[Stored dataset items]
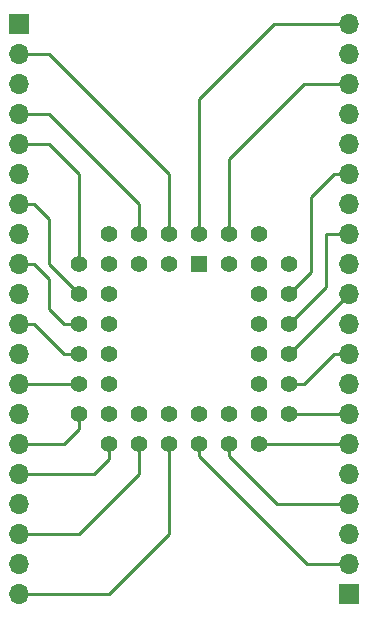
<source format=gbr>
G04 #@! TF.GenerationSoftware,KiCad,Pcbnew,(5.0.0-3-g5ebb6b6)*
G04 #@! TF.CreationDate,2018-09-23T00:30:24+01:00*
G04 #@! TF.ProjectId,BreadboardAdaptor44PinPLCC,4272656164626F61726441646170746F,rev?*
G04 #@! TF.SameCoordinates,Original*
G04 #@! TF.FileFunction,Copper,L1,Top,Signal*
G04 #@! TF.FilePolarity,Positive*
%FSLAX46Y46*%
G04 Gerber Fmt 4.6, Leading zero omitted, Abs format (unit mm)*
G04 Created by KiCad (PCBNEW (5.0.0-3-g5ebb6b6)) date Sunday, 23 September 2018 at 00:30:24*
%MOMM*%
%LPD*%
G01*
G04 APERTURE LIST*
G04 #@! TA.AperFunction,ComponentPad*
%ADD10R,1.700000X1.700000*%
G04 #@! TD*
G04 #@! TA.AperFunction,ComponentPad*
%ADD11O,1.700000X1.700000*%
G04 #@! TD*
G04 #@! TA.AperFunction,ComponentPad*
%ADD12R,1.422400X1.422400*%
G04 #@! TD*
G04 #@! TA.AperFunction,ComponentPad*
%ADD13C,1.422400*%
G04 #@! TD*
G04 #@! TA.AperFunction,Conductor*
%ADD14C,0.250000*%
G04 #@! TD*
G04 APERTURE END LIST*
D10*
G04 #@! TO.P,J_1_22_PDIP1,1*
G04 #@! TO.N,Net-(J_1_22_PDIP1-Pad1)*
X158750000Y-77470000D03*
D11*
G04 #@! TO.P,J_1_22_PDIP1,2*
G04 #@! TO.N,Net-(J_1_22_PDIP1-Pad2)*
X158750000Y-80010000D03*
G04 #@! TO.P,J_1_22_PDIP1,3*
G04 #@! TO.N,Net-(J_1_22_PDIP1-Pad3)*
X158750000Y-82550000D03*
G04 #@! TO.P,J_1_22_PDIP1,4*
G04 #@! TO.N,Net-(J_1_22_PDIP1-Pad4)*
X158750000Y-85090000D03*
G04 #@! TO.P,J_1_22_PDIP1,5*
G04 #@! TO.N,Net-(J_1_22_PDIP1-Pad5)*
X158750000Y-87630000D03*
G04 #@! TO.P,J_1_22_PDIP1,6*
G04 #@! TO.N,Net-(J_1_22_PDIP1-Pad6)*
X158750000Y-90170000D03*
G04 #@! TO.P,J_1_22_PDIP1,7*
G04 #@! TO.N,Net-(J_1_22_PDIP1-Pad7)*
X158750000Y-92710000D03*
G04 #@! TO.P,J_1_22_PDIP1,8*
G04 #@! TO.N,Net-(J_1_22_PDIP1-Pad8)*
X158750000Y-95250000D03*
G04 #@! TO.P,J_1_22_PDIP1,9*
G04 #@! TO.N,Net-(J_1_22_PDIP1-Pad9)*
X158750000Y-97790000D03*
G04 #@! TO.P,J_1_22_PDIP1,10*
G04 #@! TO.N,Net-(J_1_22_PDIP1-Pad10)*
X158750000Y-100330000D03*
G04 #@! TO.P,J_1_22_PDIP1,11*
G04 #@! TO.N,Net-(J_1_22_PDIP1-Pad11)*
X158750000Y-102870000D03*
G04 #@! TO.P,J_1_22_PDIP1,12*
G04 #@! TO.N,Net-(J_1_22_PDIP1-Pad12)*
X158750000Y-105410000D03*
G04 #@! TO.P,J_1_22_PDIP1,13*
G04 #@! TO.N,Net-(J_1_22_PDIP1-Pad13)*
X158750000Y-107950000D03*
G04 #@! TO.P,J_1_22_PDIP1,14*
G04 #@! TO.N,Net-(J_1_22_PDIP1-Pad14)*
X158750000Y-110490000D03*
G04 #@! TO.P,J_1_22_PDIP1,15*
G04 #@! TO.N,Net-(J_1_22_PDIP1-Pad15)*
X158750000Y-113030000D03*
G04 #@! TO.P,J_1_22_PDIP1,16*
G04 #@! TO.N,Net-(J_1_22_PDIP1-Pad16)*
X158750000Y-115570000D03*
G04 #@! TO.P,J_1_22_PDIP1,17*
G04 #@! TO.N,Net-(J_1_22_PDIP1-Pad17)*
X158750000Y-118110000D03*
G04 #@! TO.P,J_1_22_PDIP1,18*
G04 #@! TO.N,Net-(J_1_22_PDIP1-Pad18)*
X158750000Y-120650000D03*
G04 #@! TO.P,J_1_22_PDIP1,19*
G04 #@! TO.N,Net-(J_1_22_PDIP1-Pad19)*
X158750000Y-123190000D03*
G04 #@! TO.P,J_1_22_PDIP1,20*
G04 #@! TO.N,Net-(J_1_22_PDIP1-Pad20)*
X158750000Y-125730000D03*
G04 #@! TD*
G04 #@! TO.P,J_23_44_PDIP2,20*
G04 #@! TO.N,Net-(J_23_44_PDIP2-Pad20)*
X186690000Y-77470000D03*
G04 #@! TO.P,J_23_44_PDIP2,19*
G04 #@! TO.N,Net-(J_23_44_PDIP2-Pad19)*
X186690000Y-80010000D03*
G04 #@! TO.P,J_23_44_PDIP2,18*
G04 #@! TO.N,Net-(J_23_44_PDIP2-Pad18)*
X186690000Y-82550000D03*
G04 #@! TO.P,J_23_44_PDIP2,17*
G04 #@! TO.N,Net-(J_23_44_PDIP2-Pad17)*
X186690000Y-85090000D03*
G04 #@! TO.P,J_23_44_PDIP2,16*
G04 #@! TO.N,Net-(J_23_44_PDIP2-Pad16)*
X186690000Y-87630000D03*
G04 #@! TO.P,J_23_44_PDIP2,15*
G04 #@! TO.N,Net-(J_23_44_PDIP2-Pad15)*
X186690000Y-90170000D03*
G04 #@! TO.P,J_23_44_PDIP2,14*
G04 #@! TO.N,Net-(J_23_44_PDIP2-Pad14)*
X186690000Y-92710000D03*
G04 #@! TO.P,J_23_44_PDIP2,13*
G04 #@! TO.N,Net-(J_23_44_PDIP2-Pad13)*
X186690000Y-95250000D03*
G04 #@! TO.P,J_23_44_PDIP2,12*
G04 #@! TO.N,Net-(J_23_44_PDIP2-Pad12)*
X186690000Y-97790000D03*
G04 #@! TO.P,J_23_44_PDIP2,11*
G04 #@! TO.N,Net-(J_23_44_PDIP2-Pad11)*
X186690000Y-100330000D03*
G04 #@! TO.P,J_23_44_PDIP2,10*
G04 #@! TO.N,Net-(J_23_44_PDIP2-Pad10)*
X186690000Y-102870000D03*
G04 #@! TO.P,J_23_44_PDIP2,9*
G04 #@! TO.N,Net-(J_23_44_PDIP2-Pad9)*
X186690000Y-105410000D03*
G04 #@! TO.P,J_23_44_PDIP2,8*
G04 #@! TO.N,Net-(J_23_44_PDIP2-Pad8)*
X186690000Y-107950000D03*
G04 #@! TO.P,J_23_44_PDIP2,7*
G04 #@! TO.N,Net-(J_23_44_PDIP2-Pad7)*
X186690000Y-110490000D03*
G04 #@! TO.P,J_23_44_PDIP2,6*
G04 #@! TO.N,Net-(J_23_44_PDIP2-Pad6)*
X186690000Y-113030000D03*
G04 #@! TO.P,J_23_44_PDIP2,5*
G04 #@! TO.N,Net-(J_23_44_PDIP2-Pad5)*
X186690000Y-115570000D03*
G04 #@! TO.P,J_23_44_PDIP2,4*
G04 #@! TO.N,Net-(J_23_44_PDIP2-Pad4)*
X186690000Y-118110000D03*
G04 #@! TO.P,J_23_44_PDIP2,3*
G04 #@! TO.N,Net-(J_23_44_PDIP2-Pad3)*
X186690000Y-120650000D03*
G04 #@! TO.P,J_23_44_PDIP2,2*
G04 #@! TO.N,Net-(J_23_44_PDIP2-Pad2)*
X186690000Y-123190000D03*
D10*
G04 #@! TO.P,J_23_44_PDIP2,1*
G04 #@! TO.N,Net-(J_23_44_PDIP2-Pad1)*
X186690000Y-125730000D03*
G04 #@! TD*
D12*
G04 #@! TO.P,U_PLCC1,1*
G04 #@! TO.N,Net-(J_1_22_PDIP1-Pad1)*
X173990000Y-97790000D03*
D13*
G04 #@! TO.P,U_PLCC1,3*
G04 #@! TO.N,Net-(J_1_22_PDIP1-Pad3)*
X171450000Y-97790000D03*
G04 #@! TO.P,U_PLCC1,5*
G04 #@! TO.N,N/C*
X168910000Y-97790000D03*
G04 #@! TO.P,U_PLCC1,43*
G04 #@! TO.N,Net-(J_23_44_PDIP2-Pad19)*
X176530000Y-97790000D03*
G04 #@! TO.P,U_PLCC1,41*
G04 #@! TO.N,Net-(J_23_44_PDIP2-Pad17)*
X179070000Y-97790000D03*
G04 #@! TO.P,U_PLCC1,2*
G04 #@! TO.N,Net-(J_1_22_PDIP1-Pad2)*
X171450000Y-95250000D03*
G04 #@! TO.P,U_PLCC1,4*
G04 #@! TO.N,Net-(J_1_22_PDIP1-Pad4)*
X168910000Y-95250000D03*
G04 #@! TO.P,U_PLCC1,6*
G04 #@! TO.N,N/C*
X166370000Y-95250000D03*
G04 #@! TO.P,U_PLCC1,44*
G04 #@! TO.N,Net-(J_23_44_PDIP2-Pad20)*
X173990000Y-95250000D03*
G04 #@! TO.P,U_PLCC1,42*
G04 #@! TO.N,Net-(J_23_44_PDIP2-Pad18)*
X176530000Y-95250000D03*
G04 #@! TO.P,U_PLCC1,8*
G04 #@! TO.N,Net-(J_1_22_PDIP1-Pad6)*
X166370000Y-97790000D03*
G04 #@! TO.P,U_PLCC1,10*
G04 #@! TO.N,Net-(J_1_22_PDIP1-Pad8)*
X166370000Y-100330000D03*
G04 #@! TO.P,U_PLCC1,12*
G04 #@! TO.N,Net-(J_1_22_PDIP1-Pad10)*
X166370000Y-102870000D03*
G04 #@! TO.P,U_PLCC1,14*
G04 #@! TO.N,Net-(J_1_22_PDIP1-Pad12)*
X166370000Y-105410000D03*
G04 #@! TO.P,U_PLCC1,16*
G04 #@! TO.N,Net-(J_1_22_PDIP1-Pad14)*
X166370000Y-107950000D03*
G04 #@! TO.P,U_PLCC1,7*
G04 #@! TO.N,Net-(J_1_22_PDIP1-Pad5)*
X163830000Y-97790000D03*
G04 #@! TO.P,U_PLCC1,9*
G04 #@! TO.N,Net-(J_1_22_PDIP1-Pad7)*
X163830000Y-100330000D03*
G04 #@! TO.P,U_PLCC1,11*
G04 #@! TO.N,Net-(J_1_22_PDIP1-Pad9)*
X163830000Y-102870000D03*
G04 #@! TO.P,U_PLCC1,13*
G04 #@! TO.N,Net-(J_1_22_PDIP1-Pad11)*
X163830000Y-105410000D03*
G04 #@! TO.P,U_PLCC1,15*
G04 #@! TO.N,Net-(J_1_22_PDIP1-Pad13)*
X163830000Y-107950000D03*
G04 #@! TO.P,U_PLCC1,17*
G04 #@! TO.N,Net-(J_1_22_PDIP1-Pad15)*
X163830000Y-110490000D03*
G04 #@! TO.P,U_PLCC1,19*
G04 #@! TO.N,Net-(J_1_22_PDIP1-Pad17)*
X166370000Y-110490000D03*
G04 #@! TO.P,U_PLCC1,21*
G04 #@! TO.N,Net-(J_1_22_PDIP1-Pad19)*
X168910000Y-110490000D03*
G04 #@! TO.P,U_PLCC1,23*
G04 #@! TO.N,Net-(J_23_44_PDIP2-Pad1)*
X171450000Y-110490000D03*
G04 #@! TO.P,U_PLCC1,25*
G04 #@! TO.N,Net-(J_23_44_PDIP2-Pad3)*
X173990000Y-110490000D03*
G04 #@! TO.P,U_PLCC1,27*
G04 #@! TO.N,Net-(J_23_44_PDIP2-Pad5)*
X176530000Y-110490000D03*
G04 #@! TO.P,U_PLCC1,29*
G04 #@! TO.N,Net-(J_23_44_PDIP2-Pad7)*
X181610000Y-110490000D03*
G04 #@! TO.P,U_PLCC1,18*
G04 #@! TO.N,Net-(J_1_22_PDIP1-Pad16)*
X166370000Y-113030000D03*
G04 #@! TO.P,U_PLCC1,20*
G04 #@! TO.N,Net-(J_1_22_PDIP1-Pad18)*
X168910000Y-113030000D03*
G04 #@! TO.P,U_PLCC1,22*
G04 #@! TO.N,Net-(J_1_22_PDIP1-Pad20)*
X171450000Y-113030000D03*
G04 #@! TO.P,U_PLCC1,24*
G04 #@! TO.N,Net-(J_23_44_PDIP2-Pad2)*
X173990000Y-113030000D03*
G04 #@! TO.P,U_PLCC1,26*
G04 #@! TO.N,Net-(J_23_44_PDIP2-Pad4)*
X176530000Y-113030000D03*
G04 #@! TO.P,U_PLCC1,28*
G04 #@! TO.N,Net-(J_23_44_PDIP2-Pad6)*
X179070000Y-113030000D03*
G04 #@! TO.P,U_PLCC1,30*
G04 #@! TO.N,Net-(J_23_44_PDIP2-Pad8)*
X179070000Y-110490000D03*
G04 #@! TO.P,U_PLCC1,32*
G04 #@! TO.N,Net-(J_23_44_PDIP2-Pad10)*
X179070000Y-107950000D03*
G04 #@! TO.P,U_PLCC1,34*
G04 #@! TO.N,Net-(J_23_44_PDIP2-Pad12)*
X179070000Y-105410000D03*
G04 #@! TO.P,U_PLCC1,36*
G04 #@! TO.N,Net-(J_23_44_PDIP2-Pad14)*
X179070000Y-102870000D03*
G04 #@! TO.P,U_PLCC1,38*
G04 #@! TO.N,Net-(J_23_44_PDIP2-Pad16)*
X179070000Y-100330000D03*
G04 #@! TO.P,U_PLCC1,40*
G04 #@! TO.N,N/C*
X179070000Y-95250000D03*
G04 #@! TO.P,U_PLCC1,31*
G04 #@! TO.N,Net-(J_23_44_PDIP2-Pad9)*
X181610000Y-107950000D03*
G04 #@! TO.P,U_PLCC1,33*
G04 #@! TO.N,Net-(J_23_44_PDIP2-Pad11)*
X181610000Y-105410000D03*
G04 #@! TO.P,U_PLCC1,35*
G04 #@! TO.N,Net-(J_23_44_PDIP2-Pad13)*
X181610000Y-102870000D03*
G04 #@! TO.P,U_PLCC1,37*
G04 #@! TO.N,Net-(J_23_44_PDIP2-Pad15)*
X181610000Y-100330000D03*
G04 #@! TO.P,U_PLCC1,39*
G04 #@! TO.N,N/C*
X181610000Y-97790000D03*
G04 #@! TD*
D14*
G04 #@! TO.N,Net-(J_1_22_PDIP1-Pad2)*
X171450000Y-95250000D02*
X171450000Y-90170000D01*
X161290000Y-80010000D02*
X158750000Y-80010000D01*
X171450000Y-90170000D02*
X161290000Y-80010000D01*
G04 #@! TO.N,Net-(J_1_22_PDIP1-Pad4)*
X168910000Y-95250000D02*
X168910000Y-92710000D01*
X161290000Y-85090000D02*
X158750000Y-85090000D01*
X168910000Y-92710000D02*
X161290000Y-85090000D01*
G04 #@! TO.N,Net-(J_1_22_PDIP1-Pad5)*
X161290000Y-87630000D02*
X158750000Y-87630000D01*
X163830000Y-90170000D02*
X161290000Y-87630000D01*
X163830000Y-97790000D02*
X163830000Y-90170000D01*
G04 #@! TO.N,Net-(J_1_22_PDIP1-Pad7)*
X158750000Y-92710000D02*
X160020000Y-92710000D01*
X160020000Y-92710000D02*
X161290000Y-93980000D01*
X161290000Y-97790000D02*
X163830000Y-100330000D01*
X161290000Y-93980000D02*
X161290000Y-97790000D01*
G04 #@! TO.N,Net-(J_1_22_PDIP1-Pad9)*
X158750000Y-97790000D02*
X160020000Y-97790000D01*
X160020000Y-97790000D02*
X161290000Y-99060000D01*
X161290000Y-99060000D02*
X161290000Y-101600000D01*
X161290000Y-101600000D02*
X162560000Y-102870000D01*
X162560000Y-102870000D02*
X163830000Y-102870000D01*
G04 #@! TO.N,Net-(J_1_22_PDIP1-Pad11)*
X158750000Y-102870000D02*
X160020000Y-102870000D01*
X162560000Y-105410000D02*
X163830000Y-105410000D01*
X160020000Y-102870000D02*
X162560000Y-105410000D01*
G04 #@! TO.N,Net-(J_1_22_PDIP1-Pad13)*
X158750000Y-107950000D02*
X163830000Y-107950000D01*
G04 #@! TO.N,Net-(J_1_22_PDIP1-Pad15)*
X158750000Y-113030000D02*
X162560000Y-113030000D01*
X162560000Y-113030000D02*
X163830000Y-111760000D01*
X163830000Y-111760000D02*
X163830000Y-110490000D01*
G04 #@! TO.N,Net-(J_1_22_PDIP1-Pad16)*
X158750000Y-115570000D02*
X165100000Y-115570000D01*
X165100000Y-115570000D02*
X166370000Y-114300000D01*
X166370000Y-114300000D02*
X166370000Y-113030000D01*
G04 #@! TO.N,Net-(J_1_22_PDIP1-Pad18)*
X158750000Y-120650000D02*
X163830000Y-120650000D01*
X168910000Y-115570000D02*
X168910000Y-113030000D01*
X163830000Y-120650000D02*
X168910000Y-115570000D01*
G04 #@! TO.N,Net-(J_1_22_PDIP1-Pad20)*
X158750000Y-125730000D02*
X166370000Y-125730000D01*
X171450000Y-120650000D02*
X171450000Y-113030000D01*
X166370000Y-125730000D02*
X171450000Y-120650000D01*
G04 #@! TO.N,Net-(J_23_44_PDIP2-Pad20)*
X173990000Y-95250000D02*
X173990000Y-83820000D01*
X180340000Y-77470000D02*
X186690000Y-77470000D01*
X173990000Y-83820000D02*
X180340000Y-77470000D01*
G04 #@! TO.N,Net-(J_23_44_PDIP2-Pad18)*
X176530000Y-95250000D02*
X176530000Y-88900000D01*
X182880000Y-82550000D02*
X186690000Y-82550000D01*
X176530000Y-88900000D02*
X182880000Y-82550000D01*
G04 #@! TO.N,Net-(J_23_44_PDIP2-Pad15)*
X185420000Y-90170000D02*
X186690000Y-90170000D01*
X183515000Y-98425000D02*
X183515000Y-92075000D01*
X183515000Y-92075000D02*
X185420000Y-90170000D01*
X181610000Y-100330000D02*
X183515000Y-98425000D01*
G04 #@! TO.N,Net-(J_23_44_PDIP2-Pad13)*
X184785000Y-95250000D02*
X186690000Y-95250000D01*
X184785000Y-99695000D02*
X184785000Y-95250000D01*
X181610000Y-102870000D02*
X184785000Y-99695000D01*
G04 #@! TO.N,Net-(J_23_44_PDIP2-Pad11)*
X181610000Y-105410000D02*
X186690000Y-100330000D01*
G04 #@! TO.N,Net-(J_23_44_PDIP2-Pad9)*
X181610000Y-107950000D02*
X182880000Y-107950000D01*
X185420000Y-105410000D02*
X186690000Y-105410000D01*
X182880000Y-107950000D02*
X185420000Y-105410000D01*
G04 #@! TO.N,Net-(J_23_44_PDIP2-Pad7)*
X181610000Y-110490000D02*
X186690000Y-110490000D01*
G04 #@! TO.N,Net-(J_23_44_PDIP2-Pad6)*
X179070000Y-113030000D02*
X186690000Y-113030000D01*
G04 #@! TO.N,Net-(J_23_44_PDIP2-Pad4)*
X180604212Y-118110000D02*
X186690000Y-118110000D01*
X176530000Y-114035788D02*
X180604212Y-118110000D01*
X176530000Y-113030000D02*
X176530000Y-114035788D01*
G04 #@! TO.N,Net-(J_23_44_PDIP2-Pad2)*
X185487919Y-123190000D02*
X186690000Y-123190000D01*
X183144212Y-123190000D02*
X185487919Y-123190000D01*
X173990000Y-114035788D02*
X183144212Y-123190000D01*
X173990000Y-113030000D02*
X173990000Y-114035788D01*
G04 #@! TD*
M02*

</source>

* * *

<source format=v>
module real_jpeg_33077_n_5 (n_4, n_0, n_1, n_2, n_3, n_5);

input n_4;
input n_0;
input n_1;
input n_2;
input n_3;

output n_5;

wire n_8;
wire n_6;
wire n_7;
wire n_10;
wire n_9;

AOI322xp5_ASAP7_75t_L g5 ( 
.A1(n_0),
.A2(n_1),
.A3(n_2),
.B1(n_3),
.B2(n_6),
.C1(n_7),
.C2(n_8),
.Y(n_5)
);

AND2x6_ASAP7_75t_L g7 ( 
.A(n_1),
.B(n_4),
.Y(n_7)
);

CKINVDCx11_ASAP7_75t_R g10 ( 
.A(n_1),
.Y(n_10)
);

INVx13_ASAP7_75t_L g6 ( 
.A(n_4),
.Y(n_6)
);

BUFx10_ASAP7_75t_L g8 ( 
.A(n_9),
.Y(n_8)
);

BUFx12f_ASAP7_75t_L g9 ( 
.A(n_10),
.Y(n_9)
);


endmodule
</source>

**WORK ORDER**
Count up every line above that has the word "KiCad" in it; answer with the number alone.

**EXERCISE RESULT**
2